I remember the initial rage I felt. Unable to close the bathroom door, called every name in the book, or restrained from leaving a room would result in me seething with anger for hours I would literally shake with anger. I was completely exposed, raw, and defenseless, and my natural instincts told me to fight. But eventually my anger and frustration faded, and so did my attempts to fight back. Little by little, I allowed all of my boundaries to be crossed with no ramifications. The anger gave way to a feeling of defeat and worthlessness and ultimately to acceptance. I remember the shame. How had I let this happen to me? If I could just be what he wanted everything would be OK. I believed there was no option of my leaving. Silently I prayed that he would leave me.

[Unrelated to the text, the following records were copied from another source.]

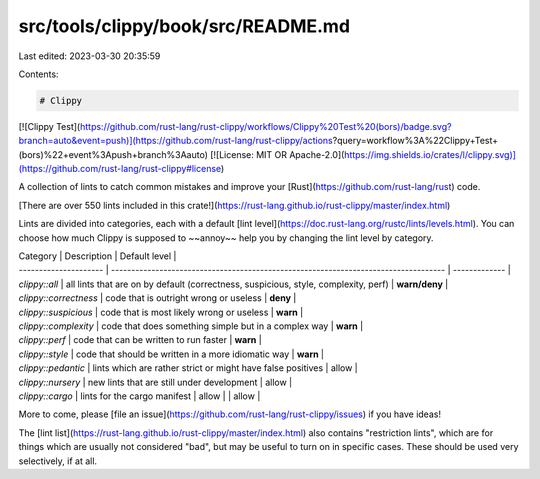 src/tools/clippy/book/src/README.md
===================================

Last edited: 2023-03-30 20:35:59

Contents:

.. code-block:: md

    # Clippy

[![Clippy Test](https://github.com/rust-lang/rust-clippy/workflows/Clippy%20Test%20(bors)/badge.svg?branch=auto&event=push)](https://github.com/rust-lang/rust-clippy/actions?query=workflow%3A%22Clippy+Test+(bors)%22+event%3Apush+branch%3Aauto)
[![License: MIT OR Apache-2.0](https://img.shields.io/crates/l/clippy.svg)](https://github.com/rust-lang/rust-clippy#license)

A collection of lints to catch common mistakes and improve your
[Rust](https://github.com/rust-lang/rust) code.

[There are over 550 lints included in this crate!](https://rust-lang.github.io/rust-clippy/master/index.html)

Lints are divided into categories, each with a default [lint
level](https://doc.rust-lang.org/rustc/lints/levels.html). You can choose how
much Clippy is supposed to ~~annoy~~ help you by changing the lint level by
category.

| Category              | Description                                                                         | Default level |
| --------------------- | ----------------------------------------------------------------------------------- | ------------- |
| `clippy::all`         | all lints that are on by default (correctness, suspicious, style, complexity, perf) | **warn/deny** |
| `clippy::correctness` | code that is outright wrong or useless                                              | **deny**      |
| `clippy::suspicious`  | code that is most likely wrong or useless                                           | **warn**      |
| `clippy::complexity`  | code that does something simple but in a complex way                                | **warn**      |
| `clippy::perf`        | code that can be written to run faster                                              | **warn**      |
| `clippy::style`       | code that should be written in a more idiomatic way                                 | **warn**      |
| `clippy::pedantic`    | lints which are rather strict or might have false positives                         | allow         |
| `clippy::nursery`     | new lints that are still under development                                          | allow         |
| `clippy::cargo`       | lints for the cargo manifest                                                        | allow         |                                   | allow         |

More to come, please [file an
issue](https://github.com/rust-lang/rust-clippy/issues) if you have ideas!

The [lint list](https://rust-lang.github.io/rust-clippy/master/index.html) also
contains "restriction lints", which are for things which are usually not
considered "bad", but may be useful to turn on in specific cases. These should
be used very selectively, if at all.


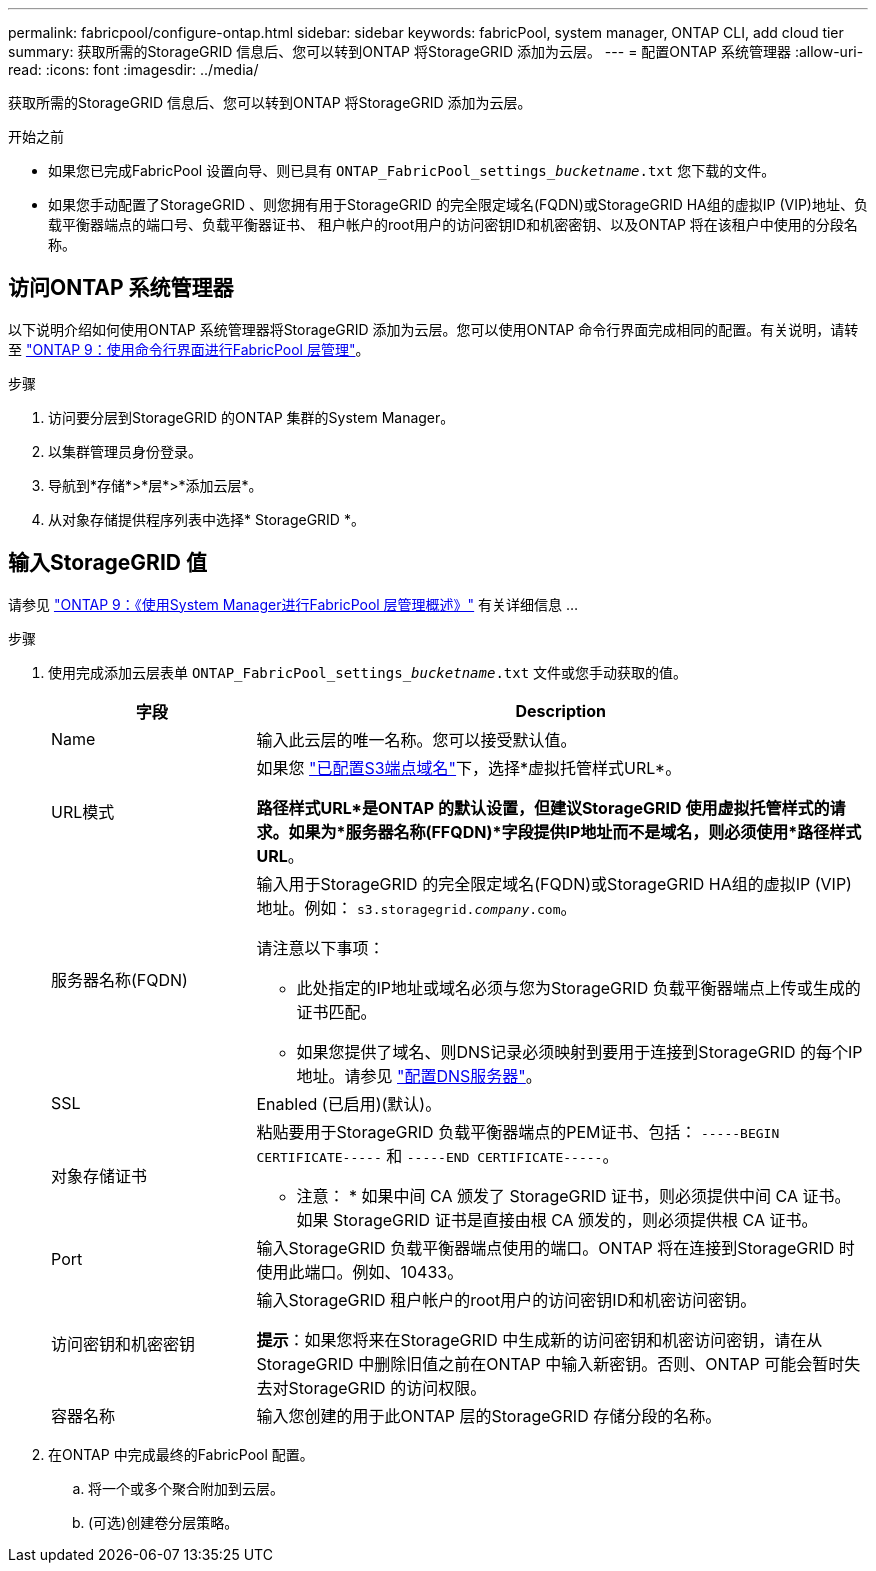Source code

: ---
permalink: fabricpool/configure-ontap.html 
sidebar: sidebar 
keywords: fabricPool, system manager, ONTAP CLI, add cloud tier 
summary: 获取所需的StorageGRID 信息后、您可以转到ONTAP 将StorageGRID 添加为云层。 
---
= 配置ONTAP 系统管理器
:allow-uri-read: 
:icons: font
:imagesdir: ../media/


[role="lead"]
获取所需的StorageGRID 信息后、您可以转到ONTAP 将StorageGRID 添加为云层。

.开始之前
* 如果您已完成FabricPool 设置向导、则已具有 `ONTAP_FabricPool_settings___bucketname__.txt` 您下载的文件。
* 如果您手动配置了StorageGRID 、则您拥有用于StorageGRID 的完全限定域名(FQDN)或StorageGRID HA组的虚拟IP (VIP)地址、负载平衡器端点的端口号、负载平衡器证书、 租户帐户的root用户的访问密钥ID和机密密钥、以及ONTAP 将在该租户中使用的分段名称。




== 访问ONTAP 系统管理器

以下说明介绍如何使用ONTAP 系统管理器将StorageGRID 添加为云层。您可以使用ONTAP 命令行界面完成相同的配置。有关说明，请转至 https://docs.netapp.com/us-en/ontap/fabricpool/index.html["ONTAP 9：使用命令行界面进行FabricPool 层管理"^]。

.步骤
. 访问要分层到StorageGRID 的ONTAP 集群的System Manager。
. 以集群管理员身份登录。
. 导航到*存储*>*层*>*添加云层*。
. 从对象存储提供程序列表中选择* StorageGRID *。




== 输入StorageGRID 值

请参见 https://docs.netapp.com/us-en/ontap/concept_cloud_overview.html["ONTAP 9：《使用System Manager进行FabricPool 层管理概述》"^] 有关详细信息 ...

.步骤
. 使用完成添加云层表单 `ONTAP_FabricPool_settings___bucketname__.txt` 文件或您手动获取的值。
+
[cols="1a,3a"]
|===
| 字段 | Description 


 a| 
Name
 a| 
输入此云层的唯一名称。您可以接受默认值。



 a| 
URL模式
 a| 
如果您  link:../admin/configuring-s3-api-endpoint-domain-names.html["已配置S3端点域名"]下，选择*虚拟托管样式URL*。

*路径样式URL*是ONTAP 的默认设置，但建议StorageGRID 使用虚拟托管样式的请求。如果为*服务器名称(FFQDN)*字段提供IP地址而不是域名，则必须使用*路径样式URL*。



 a| 
服务器名称(FQDN)
 a| 
输入用于StorageGRID 的完全限定域名(FQDN)或StorageGRID HA组的虚拟IP (VIP)地址。例如： `s3.storagegrid.__company__.com`。

请注意以下事项：

** 此处指定的IP地址或域名必须与您为StorageGRID 负载平衡器端点上传或生成的证书匹配。
** 如果您提供了域名、则DNS记录必须映射到要用于连接到StorageGRID 的每个IP地址。请参见 link:configure-dns-server.html["配置DNS服务器"]。




 a| 
SSL
 a| 
Enabled (已启用)(默认)。



 a| 
对象存储证书
 a| 
粘贴要用于StorageGRID 负载平衡器端点的PEM证书、包括：
`-----BEGIN CERTIFICATE-----` 和 `-----END CERTIFICATE-----`。

* 注意： * 如果中间 CA 颁发了 StorageGRID 证书，则必须提供中间 CA 证书。如果 StorageGRID 证书是直接由根 CA 颁发的，则必须提供根 CA 证书。



 a| 
Port
 a| 
输入StorageGRID 负载平衡器端点使用的端口。ONTAP 将在连接到StorageGRID 时使用此端口。例如、10433。



 a| 
访问密钥和机密密钥
 a| 
输入StorageGRID 租户帐户的root用户的访问密钥ID和机密访问密钥。

*提示*：如果您将来在StorageGRID 中生成新的访问密钥和机密访问密钥，请在从StorageGRID 中删除旧值之前在ONTAP 中输入新密钥。否则、ONTAP 可能会暂时失去对StorageGRID 的访问权限。



 a| 
容器名称
 a| 
输入您创建的用于此ONTAP 层的StorageGRID 存储分段的名称。

|===
. 在ONTAP 中完成最终的FabricPool 配置。
+
.. 将一个或多个聚合附加到云层。
.. (可选)创建卷分层策略。



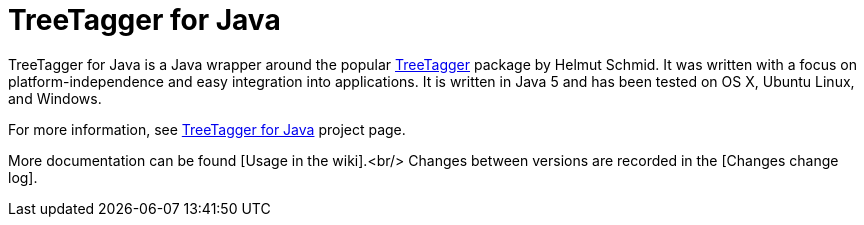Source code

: = TreeTagger for Java

TreeTagger for Java is a Java wrapper around the popular link:http://www.cis.uni-muenchen.de/~schmid/tools/TreeTagger/[TreeTagger] package by Helmut Schmid. It was written with a focus on platform-independence and easy integration into applications. It is written in Java 5 and has been tested on OS X, Ubuntu Linux, and Windows.

For more information, see link:http://reckart.github.io/tt4j/[TreeTagger for Java] project page.

////
=== Code example

[source,java]
----
package org.annolab.tt4j;

import static java.util.Arrays.asList;

public class Example {
  public static void main(String[] args) throws Exception {
    // Point TT4J to the TreeTagger installation directory. The executable is expected
    // in the "bin" subdirectory - in this example at "/opt/treetagger/bin/tree-tagger"
    System.setProperty("treetagger.home", "/opt/treetagger");
    TreeTaggerWrapper tt = new TreeTaggerWrapper<String>();
    try {
      tt.setModel("/opt/treetagger/models/english.par:iso8859-1");
      tt.setHandler(new TokenHandler<String>() {
        public void token(String token, String pos, String lemma) {
          System.out.println(token + "\t" + pos + "\t" + lemma);
        }
      });
      tt.process(asList(new String[] { "This", "is", "a", "test", "." }));
    }
    finally {
      tt.destroy();
    }
  }
}
----

////
More documentation can be found [Usage in the wiki].<br/>
Changes between versions are recorded in the [Changes change log].
////

The latest version of TT4J is now available via link:http://repo1.maven.org/maven2/org/annolab/tt4j/[Maven Central]. If you use Maven as your build tool, then you can add it as a dependency in your pom.xml file:

[source,xml]
----
<dependency>
  <groupId>org.annolab.tt4j</groupId>
  <artifactId>org.annolab.tt4j</artifactId>
  <version>1.2.1</version>
</dependency>
----

=== License

*The link:http://www.cis.uni-muenchen.de/~schmid/tools/TreeTagger/[TreeTagger] package, which is wrapped by TT4J, may only be used according to the link:http://www.cis.uni-muenchen.de/~schmid/tool/TreeTagger/Tagger-Licence[TreeTagger license terms]*. TreeTagger for Java is provided under the Apache License version 2.0 without any warranty.
////
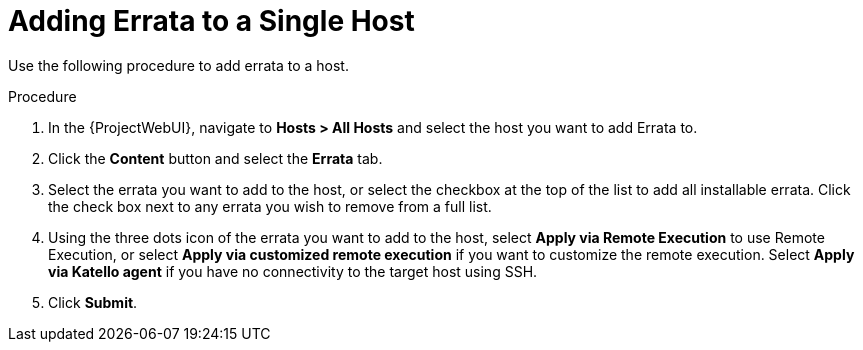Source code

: [id="Adding_errata_to_a_single_host_{context}"]
= Adding Errata to a Single Host

Use the following procedure to add errata to a host.

.Procedure
. In the {ProjectWebUI}, navigate to *Hosts > All Hosts* and select the host you want to add Errata to.
. Click the *Content* button and select the *Errata* tab.
. Select the errata you want to add to the host, or select the checkbox at the top of the list to add all installable errata.
Click the check box next to any errata you wish to remove from a full list.
. Using the three dots icon of the errata you want to add to the host, select *Apply via Remote Execution* to use Remote Execution, or select *Apply via customized remote execution* if you want to customize the remote execution.
Select *Apply via Katello agent* if you have no connectivity to the target host using SSH.
. Click *Submit*.
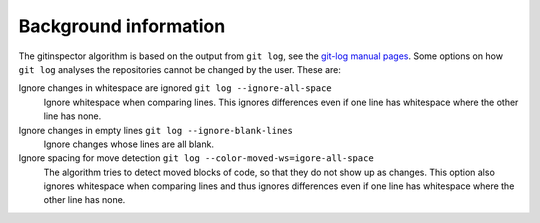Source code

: Background information
======================

The gitinspector algorithm is based on the output from ``git log``, see the
`git-log manual pages <https://www.mankier.com/1/git-log>`_. Some options on how
``git log`` analyses the repositories cannot be changed by the user. These are:

Ignore changes in whitespace are ignored ``git log --ignore-all-space``
  Ignore whitespace when comparing lines. This ignores differences even if one
  line has whitespace where the other line has none.

Ignore changes in empty lines ``git log --ignore-blank-lines``
  Ignore changes whose lines are all blank.

Ignore spacing for move detection ``git log --color-moved-ws=igore-all-space``
  The algorithm tries to detect moved blocks of code, so that they do not show
  up as changes. This option also ignores whitespace when comparing lines and
  thus ignores differences even if one line has whitespace where the other line
  has none.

Night time became the worst time of each day. I was terrified to go to bed. I would do almost everything I could to avoid going to the bedroom. It always started with some expectation of sex and end with him unhappy with me in any one of a myriad of ways. Some nights it was simple name calling; others it was pushing me out of bed and spitting on me; others it was punching holes in the walls. On nights I would fall asleep before him, he would wake me up. He would slam his hand down on the bed jarring me awake. I would lie in bed not breathing and not moving for fear of provoking him, praying for him to fall asleep. I learned to not move. I would hardly even breathe. I would lie like that waiting for him to fall asleep, sometimes even for hours after he did ensuring he was fully asleep.
Slowly God began to open my eyes and eventually I saw the relationship for what it was. God provided me a guardian angel in my therapist. She never told me I was abused. She never told me to leave. She knew I had to figure it out on my own. She taught me coping skills and helped me create a safety plan. I discovered he was out of my control. I could not fix him. No magic change in me, nothing I could do was ever going to make him stop. He wasn’t mentally ill; he wasn’t sick. He honestly believed he was entitled to act the way he did.
One day, the light literally turned on in me. It was so clear and bright that there was no going back. In that moment, a tremendous weight was lifted off of me. Some semblance of the girl I had always truly been came to life. My first step was to tell my family about my abuse. Then I hired an attorney. I planned for 2 weeks. Finally, I left work in the middle of the day, packed our bags, picked my children up from school, and drove to a women’s shelter. It was the hardest night of my life. Thinking about it can still bring a tightening in my throat. I called to tell him we had left. He begged me to come back; to stop the car and he’d come get us. But I didn’t turn around. With God’s help, I kept driving through the rain and the fear and the guilt.
I have never looked back since that night. The guilt and the feeling of loss lasted a week maybe two. But then life became filled with endless possibilities. The morning after we arrived at the shelter, I took my boys for a walk. We had left on a miserably cold, rainy, February night, but the sun shone bright the morning after. God had brought us out of the darkness and into the light.